SIR Andy Murray has had his snaggly teeth fixed. However, he has deliberately not gone for the dazzling white finish chosen by so many stars and celebrities, opting for a "natural" colour and shape. Well done, him. The Hollywood smile looks daft enough in Hollywood without being exported to this side of the water.

THE most laughably inappropriate glacier-white teeth were surely those of Donald Sutherland when he played Mr Bennet in the 2005 movie adaptation of Pride and Prejudice. The action is set early in the 1800s and yet Sutherland sports a set of gnashers that would have dazzled the competition on a 21st century Oscars night. In the movie, starring Keira Knightley and Matthew Macfadyen , he seems positively embarrassed by his teeth and spends most of the final scene covering his arc-light smile with his hand.

CAMBRIDGE University has ordered a two-year investigation into its historic links to the slave trade. And if it finds a few modest bequests came from middle-ranking slave traders centuries ago, it can duly apologise to its minority students, make a suitable donation to anti-racism charities and move on. But what if the researchers discover that the place was built, run and sustained by vast amounts of money from slave-shipping, sugar plantations and other offshoots of this vilest of trades? What if the only acceptable recompense for the wickedness of many bad men is compensation which would bankrupt the university? There is an old saying, never meet your heroes. Meeting your villains can be just as unpleasant, and far more expensive.

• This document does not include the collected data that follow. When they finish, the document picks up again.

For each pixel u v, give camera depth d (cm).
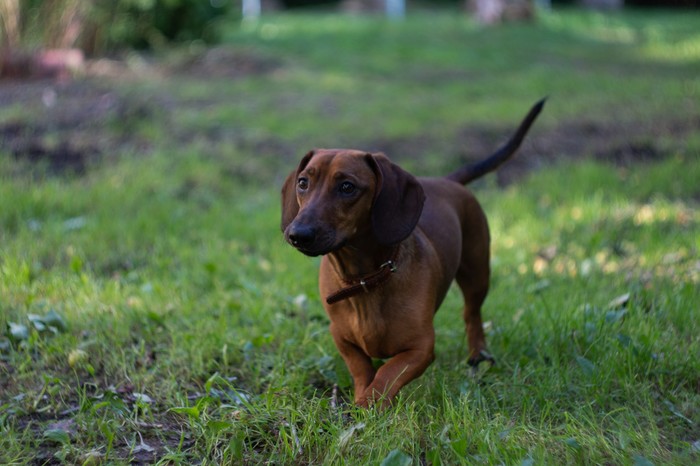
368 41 1672
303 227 311
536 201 729
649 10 2866
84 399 358
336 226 320
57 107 940
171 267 546
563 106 1067
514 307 479
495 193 752
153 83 1125
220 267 541
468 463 297
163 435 344
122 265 554
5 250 547
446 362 413
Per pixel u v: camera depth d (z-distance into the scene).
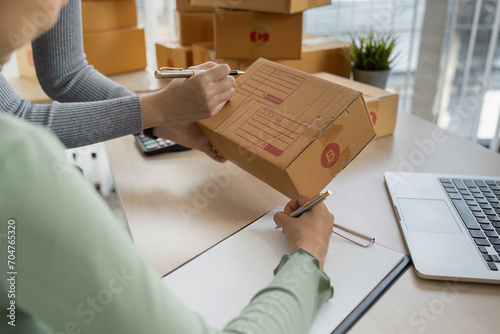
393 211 0.77
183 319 0.39
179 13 1.56
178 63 1.59
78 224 0.35
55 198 0.34
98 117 0.81
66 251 0.34
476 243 0.66
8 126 0.35
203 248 0.69
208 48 1.44
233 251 0.67
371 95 1.07
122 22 1.60
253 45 1.33
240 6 1.27
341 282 0.60
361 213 0.77
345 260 0.65
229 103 0.83
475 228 0.69
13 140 0.34
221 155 0.93
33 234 0.33
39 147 0.35
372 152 1.00
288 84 0.81
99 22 1.54
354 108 0.72
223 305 0.57
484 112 1.95
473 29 1.87
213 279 0.62
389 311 0.56
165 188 0.87
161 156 1.00
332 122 0.70
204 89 0.76
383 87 1.38
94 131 0.81
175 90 0.79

A READER reminds me that back in the 1970s the BBC went big on a book called "The Weather Machine and the Threat of Ice." Written by Nigel Calder, a distinguished researcher and former editor of New Scientist, it considered long-term changes in the climate. The BBC produced a documentary series to spread Calder's message which included the prediction that by 2030 global warming would have failed to occur and there would be "renewed concern about cooling and an impending ice age." Much of Calder's work has now been challenged but it is good to be reminded how passionate and strident scientists can become about their beliefs, even when they are wrong. Calder contributed to the controversial 2007 documentary, The Great Global Warming Swindle. During production, the film's working title was Apocalypse, My Arse.

THREE years ago I suggested the media was taking Twitter far too seriously. The current Private Eye magazine reports the latest research supporting this view. It says some journalists may believe that Twitter "offers insight into the public mindset," but the reality is that 10 per cent of Twitter users generate 80 per cent of the platform's tweets, and they tend to be richer, better educated and more left-wing than most folk. "So the next time someone cites 'outrage ' in Twitter," warns the Eye, "remember it might just be journalists and other media types staring at each other." Or as I put it three years ago, just regard them as naughty 14-year-olds until proven otherwise.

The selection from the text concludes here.